/ Etcétera. Adriana Mejía
Para nosotros, los lectores compulsivos y desordenados –y hasta para los rígidos y cartesianos– resulta refrescante aspirar hondo y llenar los pulmones, los sentidos y la sesera con el aire que por estos días se respira en el país, en la ciudad. No es frutal, ni floral, ni amaderado –como anuncian las casas perfumeras–, el aroma en cuestión es literario. (El más real, el mejor). ¡Nos llenamos de Nobeles migratorios!
El primero en pasar por Bogotá, a comienzos de abril, fue el ganador de 2003, el sudafricano J.M. Coetzee. Y es tal como puede imaginársele: silencioso, distante, taciturno, alérgico a los arribistas. Leí Desgracia –tal vez su libro más conocido y aclamado– hace tiempos y experimenté, al terminarlo, que en la raza humana se extinguía la esperanza. Por eso al enterarme de que su autor pisaría tierra colombiana sentí que la desazón que dormitaba en mi hipotálamo entraba en ebullición. (Los párrafos finales jamás se me borrarán). Si bien confirmé en esa ocasión que no puede llamarse literatura a un texto que no consigue cambiarte en algo la vida, y quedé convencida de que la calidad de Coetzee está fuera de discusión, igual –con el perdón de los críticos y de los fanáticos y de quienes sostienen que es un libro de lectura fácil– reconozco que me costó bastante lidiar con él y me felicito por haber decidido no volver a caer en la tentación de ninguno de sus títulos. Al tiempo que celebro su existencia y estancia en el país, me reafirmo en que J.M.C. no es mi autor.
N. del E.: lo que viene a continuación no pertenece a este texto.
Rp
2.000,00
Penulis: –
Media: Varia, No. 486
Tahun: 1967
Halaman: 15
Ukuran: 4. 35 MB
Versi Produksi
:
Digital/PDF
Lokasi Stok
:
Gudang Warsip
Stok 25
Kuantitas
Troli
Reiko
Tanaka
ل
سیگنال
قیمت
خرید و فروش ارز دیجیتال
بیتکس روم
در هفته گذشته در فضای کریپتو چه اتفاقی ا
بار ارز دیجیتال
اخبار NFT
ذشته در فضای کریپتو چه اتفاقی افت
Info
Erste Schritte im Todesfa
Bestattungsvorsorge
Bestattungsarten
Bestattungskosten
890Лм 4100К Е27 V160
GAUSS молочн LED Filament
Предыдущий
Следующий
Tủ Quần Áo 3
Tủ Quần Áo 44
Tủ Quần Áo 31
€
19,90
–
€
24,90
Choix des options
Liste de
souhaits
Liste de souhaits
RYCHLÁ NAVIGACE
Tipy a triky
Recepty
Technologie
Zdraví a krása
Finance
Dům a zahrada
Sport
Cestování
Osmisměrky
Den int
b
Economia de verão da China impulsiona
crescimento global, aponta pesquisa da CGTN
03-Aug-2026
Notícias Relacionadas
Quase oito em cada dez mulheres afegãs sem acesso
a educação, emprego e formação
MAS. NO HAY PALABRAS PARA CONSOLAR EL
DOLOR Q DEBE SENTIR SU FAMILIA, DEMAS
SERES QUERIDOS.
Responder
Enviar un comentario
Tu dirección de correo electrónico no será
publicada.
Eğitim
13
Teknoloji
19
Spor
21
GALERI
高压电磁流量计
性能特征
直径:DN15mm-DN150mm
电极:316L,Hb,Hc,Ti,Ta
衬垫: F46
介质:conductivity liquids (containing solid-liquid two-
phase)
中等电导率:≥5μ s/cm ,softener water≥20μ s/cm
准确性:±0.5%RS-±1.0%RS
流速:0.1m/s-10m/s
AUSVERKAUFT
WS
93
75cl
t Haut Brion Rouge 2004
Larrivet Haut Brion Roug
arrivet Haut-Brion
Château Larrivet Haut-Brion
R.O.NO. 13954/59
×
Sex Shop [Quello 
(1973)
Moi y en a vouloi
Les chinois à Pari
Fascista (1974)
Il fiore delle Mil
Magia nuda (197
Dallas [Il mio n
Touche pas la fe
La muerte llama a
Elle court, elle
En la orilla opuesta, un medio tocayo del anterior, el mauriciano J.M. Gustave Le Clézio, plasma en sus novelas, en casi todas, la contracara de las realidades literaria y vital: “Las novelas no cambian el mundo, las novelas cuentan historias, las novelas son una feliz evasión”. Y a partir de esa premisa construye narraciones de aventuras con algunos pasajes y descripciones afortunados, pero muy escasos cuestionamientos de esos que nos complican la vida, con mayor frecuencia de la que quisiéramos. Lo suyo –sin demeritarlo, que el solo hecho de escribir, publicar y tener seguidores imprime valor– es la candidez, el romanticismo, el nomadismo… Si no hubiera sido por el Nobel 2008 que le otorgaron, probablemente no estaría hoy de personaje en la Feria Internacional del Libro de Bogotá. Pero, bueno, la Academia Sueca tiene sus gustos y los libroadictos nos sentimos a gusto con su pintosa presencia. Tuve la fortuna de leer El buscador de oro, el infortunio de leer Viaje a Rodríguez y la jartera de leer El diluvio. Y concluí que, por razones diferentes, J.M. Gustave Le Clézio tampoco se instalará en mi mesa de noche.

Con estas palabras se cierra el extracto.